ТЕКСТ ДЛЯ ЧТЕНИЯ =>
------------------------------------------------------------------------

ФИЛОЛОГИЯ И КУЛЬТУРА. PHILOLOGY AND CULTURE. 2014. №2(36)
УДК 82.09
ЧЕРТЫ НЕОБАРОККО В РОМАНЕ ЮРИЯ БУЙДЫ «СИНЯЯ КРОВЬ»
© Т.Г.Прохорова, А.М.Пелымская
В статье на материале романа Ю.Буйды «Синяя кровь» выявляются необарочные тенденции, исследуются такие особенности авторского мировосприятия и стиля как мифологизация реальности, уподобление мира театру, фрагментарность, перенос акцента с целого на деталь, антиномичность образов.
Ключевые слова: необарокко, мифологизация, театрализация реальности, фрагментарность, ан-тиномичность.
В отечественной науке необарокко в основном рассматривается как одно из течений постмодернизма. Между тем необарочные тенденции проявляют себя не только в рамках постмодерна. Например, их можно наблюдать и в Серебряном веке, и в 1920-е годы. Н.Т.Пахсарьян справедливо заметила, что существует «перекличка художественного мировидения "катастрофического" 20 века с мироощущением людей бурного 17 века - начала Нового времени, в котором наш современник легче узнает себя, чем в искусстве и литературе более ранних этапов» [1: 70]. Барокко, по словам того же исследователя, «вырастает на почве острого внутреннего переживания внешних катаклизмов, переосмысления прежней картины мира, переоценки человеческих возможностей, привычных идей и ценностей» [1: 70]. Соответственно, активизация необарочных тенденций происходит периодически, в моменты кризиса, когда реальность утрачивает целостность, хаотизируется и возникает потребность этому хаосу что-то противопоставить.
М.Липовецкий, впервые применивший данный термин по отношению к русскому постмодернизму, выделяет такие приметы необарокко, как культивирование авторского мифа, ремифо-логизация культурных руин и фрагментов, «настойчивая эстетизация всего, на что падает взгляд» [2]. Представителями этого течения исследователь считает таких разных по своей творческой индивидуальности писателей, как Василий Аксенов, Юз Алешковский, Андрей Битов, Саша Соколов, Татьяна Толстая, Владимир Шаров, Владимир Маканин, Людмила Петрушев-ская, Виктор Ерофеев, Михаил Берг, Андрей Левкин, Анатолий Королев, Валерий Залотуха и др. [см.: 3: 477]. Странно, что в этом большом перечне необарочных авторов отсутствует Юрий Буйда, в то время как в его прозе ярко проявляют себя все названные выше черты. Стремление восполнить данный пробел и побудило нас обратиться к прозе этого писателя.

------------------------------------------------------------------------

ВЫДЕРЖКИ ИЗ ЗАПИСЕЙ =>

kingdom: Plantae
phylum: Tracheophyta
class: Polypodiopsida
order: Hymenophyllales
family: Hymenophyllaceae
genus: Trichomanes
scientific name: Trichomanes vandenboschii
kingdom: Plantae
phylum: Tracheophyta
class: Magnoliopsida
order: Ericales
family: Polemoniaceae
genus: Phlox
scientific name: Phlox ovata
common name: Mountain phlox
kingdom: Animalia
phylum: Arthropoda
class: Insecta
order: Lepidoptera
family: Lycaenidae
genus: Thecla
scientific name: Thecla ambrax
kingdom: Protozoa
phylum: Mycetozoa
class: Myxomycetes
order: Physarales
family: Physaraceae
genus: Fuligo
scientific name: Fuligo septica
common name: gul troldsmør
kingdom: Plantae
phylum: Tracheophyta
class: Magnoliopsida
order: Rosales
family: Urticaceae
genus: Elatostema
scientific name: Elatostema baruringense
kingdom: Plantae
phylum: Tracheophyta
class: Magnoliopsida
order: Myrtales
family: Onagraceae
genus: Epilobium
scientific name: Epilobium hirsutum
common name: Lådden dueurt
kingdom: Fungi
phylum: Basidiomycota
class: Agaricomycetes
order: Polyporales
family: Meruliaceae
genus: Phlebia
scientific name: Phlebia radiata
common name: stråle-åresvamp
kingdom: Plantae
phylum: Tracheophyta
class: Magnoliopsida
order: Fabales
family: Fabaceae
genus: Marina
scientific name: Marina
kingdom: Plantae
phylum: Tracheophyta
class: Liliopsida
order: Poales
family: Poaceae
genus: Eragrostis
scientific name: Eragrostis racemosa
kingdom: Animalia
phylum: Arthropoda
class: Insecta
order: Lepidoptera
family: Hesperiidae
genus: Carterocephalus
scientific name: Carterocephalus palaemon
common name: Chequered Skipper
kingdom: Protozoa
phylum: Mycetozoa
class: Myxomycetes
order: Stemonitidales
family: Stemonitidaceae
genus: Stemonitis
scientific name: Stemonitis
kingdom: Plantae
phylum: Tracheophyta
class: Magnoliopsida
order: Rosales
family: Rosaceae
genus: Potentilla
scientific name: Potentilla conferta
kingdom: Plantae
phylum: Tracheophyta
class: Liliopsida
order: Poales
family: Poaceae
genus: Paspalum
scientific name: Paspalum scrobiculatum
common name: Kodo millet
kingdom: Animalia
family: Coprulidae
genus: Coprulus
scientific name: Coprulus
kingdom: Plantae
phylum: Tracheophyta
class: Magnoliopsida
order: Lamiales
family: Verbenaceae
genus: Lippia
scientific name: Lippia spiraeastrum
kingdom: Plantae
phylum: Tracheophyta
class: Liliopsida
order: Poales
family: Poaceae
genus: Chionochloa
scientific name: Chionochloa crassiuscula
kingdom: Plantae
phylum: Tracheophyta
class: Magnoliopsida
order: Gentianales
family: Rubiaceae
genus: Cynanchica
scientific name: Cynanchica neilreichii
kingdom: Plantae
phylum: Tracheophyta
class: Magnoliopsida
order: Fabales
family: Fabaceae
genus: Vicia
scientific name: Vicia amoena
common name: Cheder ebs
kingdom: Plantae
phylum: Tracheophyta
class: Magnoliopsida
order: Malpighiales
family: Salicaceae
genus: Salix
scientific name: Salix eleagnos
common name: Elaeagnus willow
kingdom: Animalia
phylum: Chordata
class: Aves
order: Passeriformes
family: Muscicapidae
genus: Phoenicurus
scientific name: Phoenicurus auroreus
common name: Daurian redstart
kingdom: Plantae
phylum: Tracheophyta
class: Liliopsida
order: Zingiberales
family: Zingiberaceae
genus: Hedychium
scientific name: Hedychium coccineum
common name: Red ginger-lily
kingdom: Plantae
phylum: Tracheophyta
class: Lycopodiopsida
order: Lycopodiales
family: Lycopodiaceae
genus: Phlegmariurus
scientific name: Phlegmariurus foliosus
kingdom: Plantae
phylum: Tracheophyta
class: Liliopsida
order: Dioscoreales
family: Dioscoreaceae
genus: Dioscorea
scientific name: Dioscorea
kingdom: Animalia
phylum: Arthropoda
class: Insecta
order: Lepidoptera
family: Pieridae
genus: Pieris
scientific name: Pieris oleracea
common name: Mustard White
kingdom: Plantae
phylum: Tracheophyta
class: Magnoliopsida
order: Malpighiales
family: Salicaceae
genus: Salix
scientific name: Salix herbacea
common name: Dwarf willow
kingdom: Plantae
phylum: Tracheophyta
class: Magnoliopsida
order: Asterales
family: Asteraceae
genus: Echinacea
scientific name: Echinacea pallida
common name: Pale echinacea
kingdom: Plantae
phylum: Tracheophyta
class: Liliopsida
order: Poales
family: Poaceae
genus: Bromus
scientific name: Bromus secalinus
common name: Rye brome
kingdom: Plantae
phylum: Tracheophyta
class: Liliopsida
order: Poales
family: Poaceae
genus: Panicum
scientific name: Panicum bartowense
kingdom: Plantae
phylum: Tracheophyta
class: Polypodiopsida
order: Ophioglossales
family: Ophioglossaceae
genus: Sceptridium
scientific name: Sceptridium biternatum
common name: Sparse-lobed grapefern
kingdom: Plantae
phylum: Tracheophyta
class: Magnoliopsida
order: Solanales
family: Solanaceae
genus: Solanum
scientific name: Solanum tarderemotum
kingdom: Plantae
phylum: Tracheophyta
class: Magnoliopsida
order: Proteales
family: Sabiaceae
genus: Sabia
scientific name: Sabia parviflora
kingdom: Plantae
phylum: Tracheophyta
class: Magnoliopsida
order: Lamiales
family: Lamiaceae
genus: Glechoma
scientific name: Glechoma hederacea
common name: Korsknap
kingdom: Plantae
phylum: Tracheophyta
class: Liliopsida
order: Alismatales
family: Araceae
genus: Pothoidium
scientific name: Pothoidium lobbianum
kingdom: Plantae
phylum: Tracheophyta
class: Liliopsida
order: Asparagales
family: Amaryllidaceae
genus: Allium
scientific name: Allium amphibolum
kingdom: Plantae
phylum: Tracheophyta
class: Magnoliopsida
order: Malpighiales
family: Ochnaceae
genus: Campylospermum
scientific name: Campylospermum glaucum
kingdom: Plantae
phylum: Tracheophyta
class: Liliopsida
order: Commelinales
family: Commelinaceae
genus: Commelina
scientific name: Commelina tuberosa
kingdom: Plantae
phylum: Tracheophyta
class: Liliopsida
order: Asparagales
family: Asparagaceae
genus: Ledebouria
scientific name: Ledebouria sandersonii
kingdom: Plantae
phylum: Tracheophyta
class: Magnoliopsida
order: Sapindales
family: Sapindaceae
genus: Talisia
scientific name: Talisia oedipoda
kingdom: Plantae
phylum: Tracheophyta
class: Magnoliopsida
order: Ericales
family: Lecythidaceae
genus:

------------------------------------------------------------------------

Допишите следующую часть статьи о чертах необарокко в романе «Синяя кровь». Начните сразу после её последнего предложения.

ОТВЕТ =>
Творчество Ю.Буйды в критике рассматривают то в русле магического реализма, то гротескного натурализма, то постмодернизма. Его произведения, действительно, трудно вместить в какие-то определенные эстетические рамки. И все же мы полагаем, что именно «необарочный ключ» поможет нам раскрыть своеобразие художественного мира этого писателя. Обратимся к анализу его романа «Синяя кровь» (2011), ставшего заметным явлением в современном литературном процессе и получившего немало положительных откликов в критике. Так, А.Татаринов высказал справедливую мысль о том, что «Юрий Буйда написал роман о человеке модерна, о его обреченности, сокровенной пустоте и умении извлекать эстетический смысл из своего непридуманного отчаяния» [4]. Д.Бавильский, называя роман «Синяя кровь» «гимном литературной одержимости и писательскому одиночеству», утверждает, что главную героиню - актрису Иду Змойро - автор «писал с себя. Хотя бы и во флоберовском смысле» [5]. И.Савельев рассматривает роман «Синяя кровь» как этапный в творчестве Ю.Буйды, поскольку здесь писатель достигает той цельности, которой не хватало его произведениям периода «нулевых» [6]. К этому стоит добавить, что этапное значение романа «Синяя кровь» проявляется и через концентрацию в нем необарочных тенденций, вообще характерных для творчества этого писателя.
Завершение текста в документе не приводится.